#### [Auszug zum Lesen]
In vielen arabischen und islamischen Ländern versammelten sich Menschen vor den Bildschirmen von Computern und TV und sahen sich immer neue Photos und Videos von zerfetzten Babys, Kindern ohne Arm oder Bein, zerschmetterten Körpern und weinenden und klagenden Menschen an. Und diese Menschen rufen auf arabisch, das fast alle in der Region verstehen: „Seht an, was Israel uns angetan hat! Seht, was Amerika uns angetan hat! Gott wird sie strafen dafür!“

Genau die gleiche hirnverbrannte Politik, die gegenüber den Palästinensern bereits zu einer Situation geführt hat, in der ein Ausgleich fast unmöglich geworden ist, hat Israel nun auch im Libanon angewandt mit dem gleichen Ergebnis. In Palästina wurde die Hamas gewählt, im Libanon hat nun die Hisbollah die Meinungsführerschaft. Damit reißt Israel eine Brücke nach der anderen hinter sich ein. Es gibt kein Zurück mehr, ohne daß die führenden Politiker, Parteien und Generäle das Gesicht verlieren.

#### [Bereitgestelltes Material]

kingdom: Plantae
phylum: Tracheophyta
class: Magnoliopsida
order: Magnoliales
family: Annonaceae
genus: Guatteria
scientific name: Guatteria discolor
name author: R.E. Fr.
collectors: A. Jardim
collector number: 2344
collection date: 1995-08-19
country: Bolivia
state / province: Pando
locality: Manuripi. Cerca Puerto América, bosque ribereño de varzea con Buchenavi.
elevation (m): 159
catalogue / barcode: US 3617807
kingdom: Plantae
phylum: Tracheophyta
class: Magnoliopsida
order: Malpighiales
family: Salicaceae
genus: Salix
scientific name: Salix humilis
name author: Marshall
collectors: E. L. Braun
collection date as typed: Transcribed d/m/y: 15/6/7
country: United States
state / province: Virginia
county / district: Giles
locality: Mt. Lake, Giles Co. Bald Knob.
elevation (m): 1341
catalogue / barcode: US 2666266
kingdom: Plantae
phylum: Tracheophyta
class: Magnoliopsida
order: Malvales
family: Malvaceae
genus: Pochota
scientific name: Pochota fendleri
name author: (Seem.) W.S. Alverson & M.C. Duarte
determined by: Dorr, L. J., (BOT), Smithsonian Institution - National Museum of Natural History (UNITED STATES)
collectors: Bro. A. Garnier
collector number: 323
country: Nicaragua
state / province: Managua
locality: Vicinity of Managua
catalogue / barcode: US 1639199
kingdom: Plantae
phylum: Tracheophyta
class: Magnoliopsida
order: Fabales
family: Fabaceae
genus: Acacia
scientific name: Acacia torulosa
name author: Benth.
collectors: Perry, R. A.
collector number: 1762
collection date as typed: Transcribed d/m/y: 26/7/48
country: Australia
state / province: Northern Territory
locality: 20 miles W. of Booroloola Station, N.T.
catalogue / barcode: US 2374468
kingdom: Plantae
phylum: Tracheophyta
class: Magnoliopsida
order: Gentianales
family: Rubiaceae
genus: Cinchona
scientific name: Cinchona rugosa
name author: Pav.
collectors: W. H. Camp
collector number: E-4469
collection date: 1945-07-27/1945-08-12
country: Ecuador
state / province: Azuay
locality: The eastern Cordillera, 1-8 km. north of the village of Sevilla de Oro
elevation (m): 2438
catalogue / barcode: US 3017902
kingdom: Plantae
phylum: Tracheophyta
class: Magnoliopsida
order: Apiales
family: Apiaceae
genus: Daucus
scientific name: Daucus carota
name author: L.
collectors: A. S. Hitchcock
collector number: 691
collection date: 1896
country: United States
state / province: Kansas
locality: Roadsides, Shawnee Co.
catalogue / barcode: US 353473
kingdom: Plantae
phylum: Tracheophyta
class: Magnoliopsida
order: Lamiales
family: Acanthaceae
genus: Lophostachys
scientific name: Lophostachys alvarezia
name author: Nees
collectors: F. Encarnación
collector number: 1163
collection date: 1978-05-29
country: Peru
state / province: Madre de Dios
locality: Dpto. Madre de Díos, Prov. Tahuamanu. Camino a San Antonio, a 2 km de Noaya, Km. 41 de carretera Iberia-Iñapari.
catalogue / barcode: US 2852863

#### [Worum es geht]
Führe den Auszug über Israels Vorgehen im Libanon im Anschluss an seinen letzten Satz fort. Die Datensätze spielen hierbei keine Rolle.

#### [Schriftliche Antwort]
Vielleicht ist diese Politik auch nicht hirnverbrannt, sondern voll beabsichtigt. Wenn man auf der Gegen-Seite niemand mehr hat, der den Frieden will, sondern jene fundamentalistisch-extremistischen religiösen Gruppen, wie Hamas und Hisbollah, die von Israel ausgerüstet und unterstützt wurden, um die PLO zu bekämpfen, so wird man endgültig den Druck los, Frieden machen zu sollen.

Das deutsche Kaiserreich hätte im Ersten Weltkrieg spätestens Ende 1916 sehen müssen, daß der Krieg verloren war und versuchen, zu einem Frieden unter annehmbaren Bedingungen zu kommen. Stattdessen... (man lese in den Geschichtsbüchern nach).

Genauso scheinen jetzt die Regierungen der USA und Israels auf das Desaster zu reagieren: Noch mehr Krieg und Bomben, noch mehr Überfälle, noch weit mehr Truppen.

Ist einmal die Logik tollwütiger Hunde durchgebrochen, gibt es kein zurück mehr, es geht nur nach vorne. Und was heißt das?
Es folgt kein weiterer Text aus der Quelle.